For too long science has overlooked the hillbilly. Perhaps fearing being tied to a tree and molested, anthropologists and sociologists have eschewed the deep woods, failing to draw back the mosquito net of secrecy that still obscures this remarkable tribe.
Scratch the surface of the hillbilly, and we find little rolls of dirt andm traces of antifreeze under our fingernails. Wash the surface and then scratch, and we find the story of humanity itself.
Hillbillies know nothing of borders or of stifling modernity. They know nothing of anonymous urban sprawl. They know nothing of income tax and credit cards. They know nothing of dental hygiene or spelling. They know nothing of their immediate ancestry. But who needs the book-learning and chompers when one’s empire extends from the termite- infested porch of this little life to the tree-line of eternity? Certainly, the truck-on-bricks of failure, rusting next to the long-drop of disappointment, is a concern to those living the examined hillbilly life; but look away to the sunset, where all the world’s treasures flutter on the washing line of opportunity! Life is beautiful.
Until now the history of the hillbilly has been vague, owing to his inability to remember where he was 48 hours ago, but it is a history spanning all times and cultures. San folklore tells of the !Yi-Ha clan (translates roughly as ‘marry sister live in hole in the ground”), who would trek for a fortnight across the Karoo to borrow half a calabash of milk for the baby, with promises to pay it back in monthly installments.
The Sioux tolerated the shaman trances of the notorious slacker Squats With Beavers, stuffing wampum in their ears as he plucked at a ukulele with his one good tooth; medieval Holland was a reluctant home to the Schtoepkakkers of the Schtinkvoet swamps. French hillbillies, called montguy, established Gallic sanitary habits that endure today. In Germany they were called Swiss, and given their own country in the mountains to the south.

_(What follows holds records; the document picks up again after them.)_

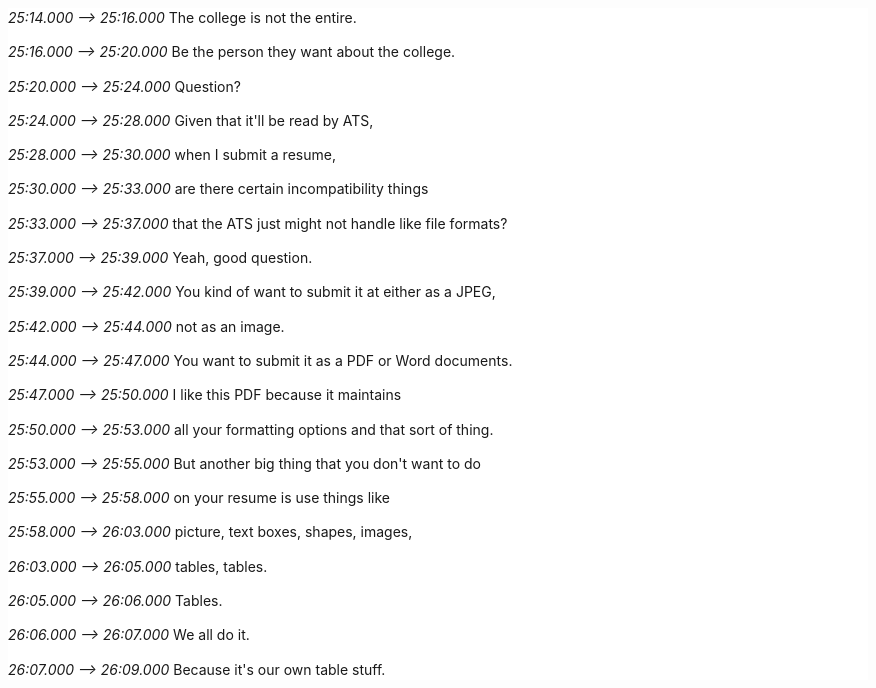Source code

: *25:14.000 --> 25:16.000*
The college is not the entire.

*25:16.000 --> 25:20.000*
Be the person they want about the college.

*25:20.000 --> 25:24.000*
Question?

*25:24.000 --> 25:28.000*
Given that it'll be read by ATS,

*25:28.000 --> 25:30.000*
when I submit a resume,

*25:30.000 --> 25:33.000*
are there certain incompatibility things

*25:33.000 --> 25:37.000*
that the ATS just might not handle like file formats?

*25:37.000 --> 25:39.000*
Yeah, good question.

*25:39.000 --> 25:42.000*
You kind of want to submit it at either as a JPEG,

*25:42.000 --> 25:44.000*
not as an image.

*25:44.000 --> 25:47.000*
You want to submit it as a PDF or Word documents.

*25:47.000 --> 25:50.000*
I like this PDF because it maintains

*25:50.000 --> 25:53.000*
all your formatting options and that sort of thing.

*25:53.000 --> 25:55.000*
But another big thing that you don't want to do

*25:55.000 --> 25:58.000*
on your resume is use things like

*25:58.000 --> 26:03.000*
picture, text boxes, shapes, images,

*26:03.000 --> 26:05.000*
tables, tables.

*26:05.000 --> 26:06.000*
Tables.

*26:06.000 --> 26:07.000*
We all do it.

*26:07.000 --> 26:09.000*
Because it's our own table stuff.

Times have changed, and hillbillies are losing their heritage. George W Bush and Michael Moore, hell-bent on proving each other to be white trash, simply have no way of knowing that they are in fact distant cousins, illegitimate great-grandsons of Reverend Cletus Gomorrah Chewknuckle of Anus County, West Virginia.
But in one flyblown corner of the world, hillbillies still flourish in virgin squalor: Greece. It takes an extraordinary race of no-accounts to invent Western civilisation and, 4 000 years later, to have only some kebabs to show for it: this is backwoodsy sloth at its most undiluted, a failure of ambition of epic dimensions. Athens is anthropological gold dust.

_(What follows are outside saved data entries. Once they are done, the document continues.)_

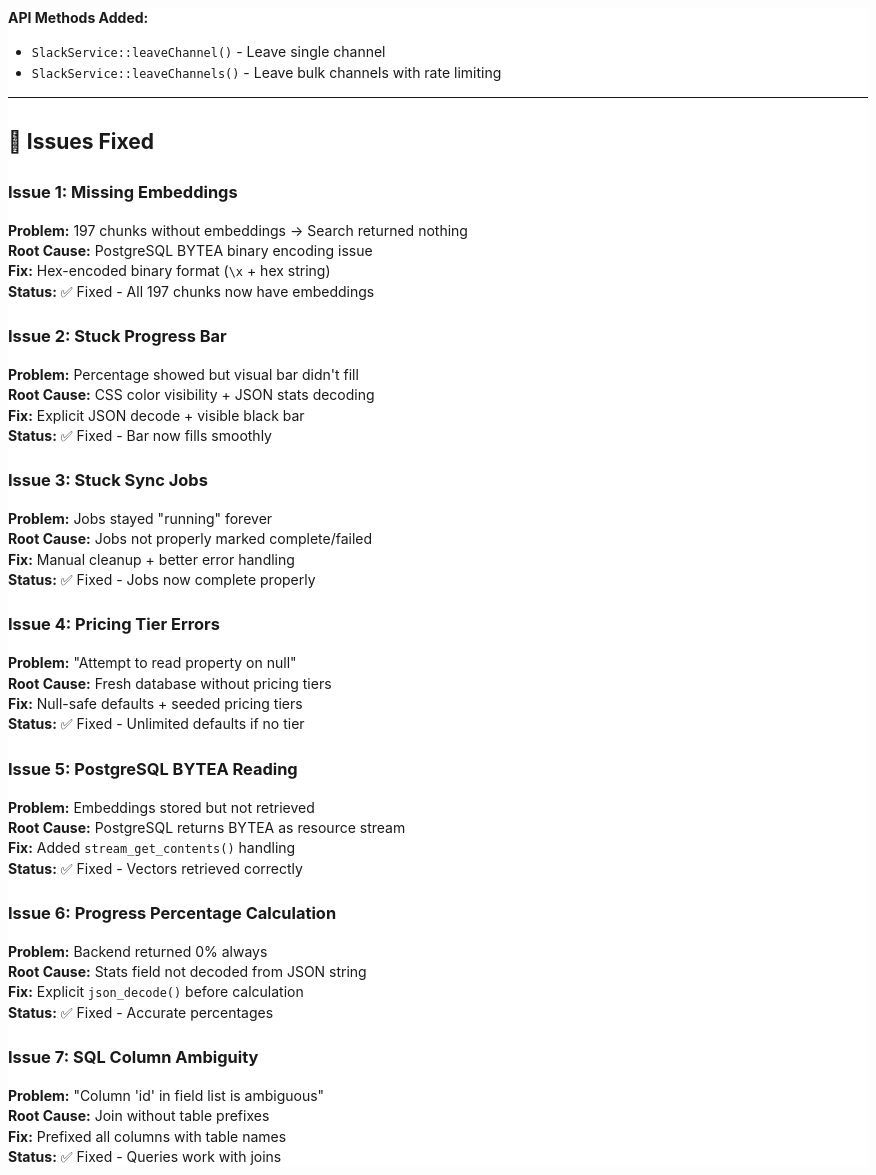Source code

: **API Methods Added:**
- `SlackService::leaveChannel()` - Leave single channel
- `SlackService::leaveChannels()` - Leave bulk channels with rate limiting

---

## 🐛 **Issues Fixed**

### Issue 1: Missing Embeddings
**Problem:** 197 chunks without embeddings → Search returned nothing  
**Root Cause:** PostgreSQL BYTEA binary encoding issue  
**Fix:** Hex-encoded binary format (`\x` + hex string)  
**Status:** ✅ Fixed - All 197 chunks now have embeddings

### Issue 2: Stuck Progress Bar
**Problem:** Percentage showed but visual bar didn't fill  
**Root Cause:** CSS color visibility + JSON stats decoding  
**Fix:** Explicit JSON decode + visible black bar  
**Status:** ✅ Fixed - Bar now fills smoothly

### Issue 3: Stuck Sync Jobs
**Problem:** Jobs stayed "running" forever  
**Root Cause:** Jobs not properly marked complete/failed  
**Fix:** Manual cleanup + better error handling  
**Status:** ✅ Fixed - Jobs now complete properly

### Issue 4: Pricing Tier Errors
**Problem:** "Attempt to read property on null"  
**Root Cause:** Fresh database without pricing tiers  
**Fix:** Null-safe defaults + seeded pricing tiers  
**Status:** ✅ Fixed - Unlimited defaults if no tier

### Issue 5: PostgreSQL BYTEA Reading
**Problem:** Embeddings stored but not retrieved  
**Root Cause:** PostgreSQL returns BYTEA as resource stream  
**Fix:** Added `stream_get_contents()` handling  
**Status:** ✅ Fixed - Vectors retrieved correctly

### Issue 6: Progress Percentage Calculation
**Problem:** Backend returned 0% always  
**Root Cause:** Stats field not decoded from JSON string  
**Fix:** Explicit `json_decode()` before calculation  
**Status:** ✅ Fixed - Accurate percentages

### Issue 7: SQL Column Ambiguity
**Problem:** "Column 'id' in field list is ambiguous"  
**Root Cause:** Join without table prefixes  
**Fix:** Prefixed all columns with table names  
**Status:** ✅ Fixed - Queries work with joins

Anglo-American antiquity worshippers have prettied up their history and culture, but some stains run too deep. Who else but hillbillies would wage war naked, or go home from discussions on the planets to a prepubescent male concubine? You can call ouzo whatever you want, but moonshine is moonshine. And as for bouzouki music, two words: banjos, Deliverance.

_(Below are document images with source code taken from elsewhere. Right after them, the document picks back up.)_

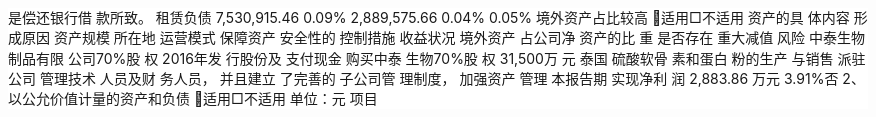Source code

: 是偿还银行借
款所致。
租赁负债
7,530,915.46
0.09%
2,889,575.66
0.04%
0.05%
境外资产占比较高
适用□不适用
资产的具
体内容
形成原因
资产规模
所在地
运营模式
保障资产
安全性的
控制措施
收益状况
境外资产
占公司净
资产的比
重
是否存在
重大减值
风险
中泰生物
制品有限
公司70%股
权
2016年发
行股份及
支付现金
购买中泰
生物70%股
权
31,500万
元
泰国
硫酸软骨
素和蛋白
粉的生产
与销售
派驻公司
管理技术
人员及财
务人员，
并且建立
了完善的
子公司管
理制度，
加强资产
管理
本报告期
实现净利
润
2,883.86
万元
3.91%否
2、以公允价值计量的资产和负债
适用□不适用
单位：元
项目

Given all of this, last weekend’s news from Athens shouldn’t have surprised one. According to the Telegraph, the Olympic committee (pop, mom, brother-dad and sister-aunt) have decided to poison the city’s 15 000 stray dogs, because ‘the sight of packs of dogs roaming the streets will harm Greece’s image”.
Call me elitist, but any city stalked by packs of strays has bigger worries than its image. Like the safety of its pensioners and toddlers, for starters. Ari, won’t you be a dear and nip across to make sure old Mrs Nikolaides hasn’t been dragged out of her wheelchair again and isn’t being eaten under a bridge?
The article didn’t name specific breeds, so we might be talking about 15 000 feral Maltese poodles, ripping out the throat of anyone who tries to shift them off a comfy lap. But once a mountain-man decides to poison something, be it a raccoon or a New York property developer or his own liver, there’s no stopping him, and the dogs of Athens are doomed.
Those entrusted with Greece’s image have surely considered the prospect of thousands of dogs scattering into subways and unfinished stadia to choke to death on their own blood. Perhaps it is an image that evokes in them some kind of nostalgia.
And in the next weeks, as the Olympic city lays out lethal treats, Athenian dogs will come to fear Greeks, especially when they bring gifts.